Du côté des garçons, de grands pionniers du genre reprennent la formule américaine du groupe vocal chantant en harmonie. Inspiré, comme leurs cousins outre-Atlantique, de la soul et du gospel, ils s’essaient en français à importer ce « new jack swing » langoureux qui a fait le succès de Jodeci, par exemple. N’Groove, le groupe du chanteur Hasheem, ou Tribal Jam, réussissent ainsi à importer le son yankee au début des années 1990. Quelque temps plus tard, les Poetic Lover, inspirés des Boys II Men, effectuera une belle percée populaire (mais éphémère) grâce à leurs morceaux romantiques, tels Darling.

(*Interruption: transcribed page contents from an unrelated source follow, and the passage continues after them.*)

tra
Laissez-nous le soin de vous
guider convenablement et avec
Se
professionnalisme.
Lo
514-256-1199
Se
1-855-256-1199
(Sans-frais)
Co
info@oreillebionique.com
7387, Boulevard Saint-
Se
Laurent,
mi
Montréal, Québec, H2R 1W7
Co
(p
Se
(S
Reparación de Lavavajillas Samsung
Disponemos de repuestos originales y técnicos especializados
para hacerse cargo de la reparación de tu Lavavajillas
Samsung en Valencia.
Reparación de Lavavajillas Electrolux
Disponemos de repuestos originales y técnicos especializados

Ophélie Winter, la première star du R&B français
La carrière initiale d’Ophélie Winter témoigne du rôle important d’M6 dans la production et la promotion du R&B au milieu des années 1990. Mannequin, elle est repérée à la télévision par une chercheuse de talent de la chaîne musicale, après quelques essais sur scène et en studio. Devenue animatrice, notamment de l’émission Dance Machine 4, elle peaufine alors un premier album, le carton ultime du R&B français : No Soucy !. Porté par le single Dieu m’a donné la foi, puis le très g-funk Shame on U, celle qui a fréquenté Prince dans le privé fait émerger le R&B sur les ondes.
Durant trois ans, Ophélie Winter sera l’ambassadrice R&B. Mêlant la variété française et l’héritage de la Great Black Music, l’artiste a su trouver les arrangements idéaux pour faire d’un genre de niche une part de la pop hexagonale. Pour l’anecdote, l’une de ses chansons, Ce que je suis, deviendra même un hit international majeur, What a Girl Wants, après avoir été repris par Christina Aguilera sur son premier album.

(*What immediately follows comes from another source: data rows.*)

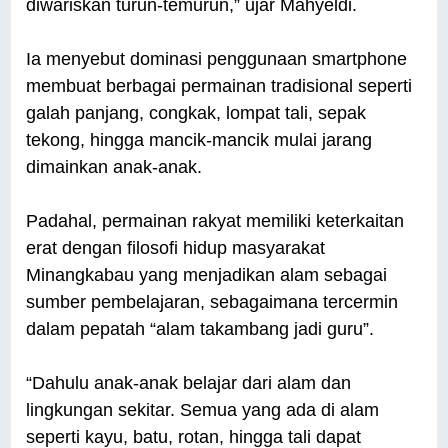
diwariskan turun-temurun,” ujar Mahyeldi.
Ia menyebut dominasi penggunaan smartphone
membuat berbagai permainan tradisional seperti
galah panjang, congkak, lompat tali, sepak
tekong, hingga mancik-mancik mulai jarang
dimainkan anak-anak.
Padahal, permainan rakyat memiliki keterkaitan
erat dengan filosofi hidup masyarakat
Minangkabau yang menjadikan alam sebagai
sumber pembelajaran, sebagaimana tercermin
dalam pepatah “alam takambang jadi guru”.
“Dahulu anak-anak belajar dari alam dan
lingkungan sekitar. Semua yang ada di alam
seperti kayu, batu, rotan, hingga tali dapat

Un âge d’or éphémère pour le R&B français
Dans le sillage d’Ophélie Winter, ou en parallèle, le R&B (qu’on appelle aussi « groove », alors) devient un genre majeur, matraqué sur les ondes et fournissant la matière de clips ultra-chorégraphiés à M6 et autres chaînes MCM. Géraldine, à travers le tube Bouge (ton attitude) enregistré pour le film éponyme, Larusso, dans une manière assez funky, Lââm (à travers une reprise de Chanter pour ceux qui sont loin de chez eux) marquent leur époque, sans toutefois réussir à maintenir le genre en haut de l’affiche.
Si l’on excepte quelques coups à la charnière des années 1990-2000, comme Melgroove avec Pas toi, les albums de China Moses, c’est essentiellement à travers son « grand frère », le rap, que les voix du R&B vont faire entendre leurs vibes dans les années suivantes. Wallen, K-Reen, Assia, Kayna Samet entretiennent la tradition du hip-hop masculin-féminin, façon Ménélik, par exemple. Du côté des garçons, Tragédie, Matt (Houston) ou Willy Denzey réussiront à placer quelques tubes, sans que de vrais phénomènes durables s’installent.
C’est finalement la télévision, avec des artistes proches de la pop, qui a rallumé la flamme du R&B hexagonal ces vingt dernières années. Amel Bent (Nouvelle Star), M. Pokora et Chimène Badi (Popstars), Nâdiya (Graines de Stars) deviendront d’immenses stars avec une version plus variété du R&B des origines.
Ces dernières années, de Shy’m à Vitaa, de Tal à Zaho, les vedettes féminines apparemment affiliées à cette scène ont rejoint une case plus large, dite de la « musique urbaine », et affirme moins le caractère groovy et très nineties du R&B, genre devenu une référence du passé plutôt qu’un vrai style encore actif aujourd’hui.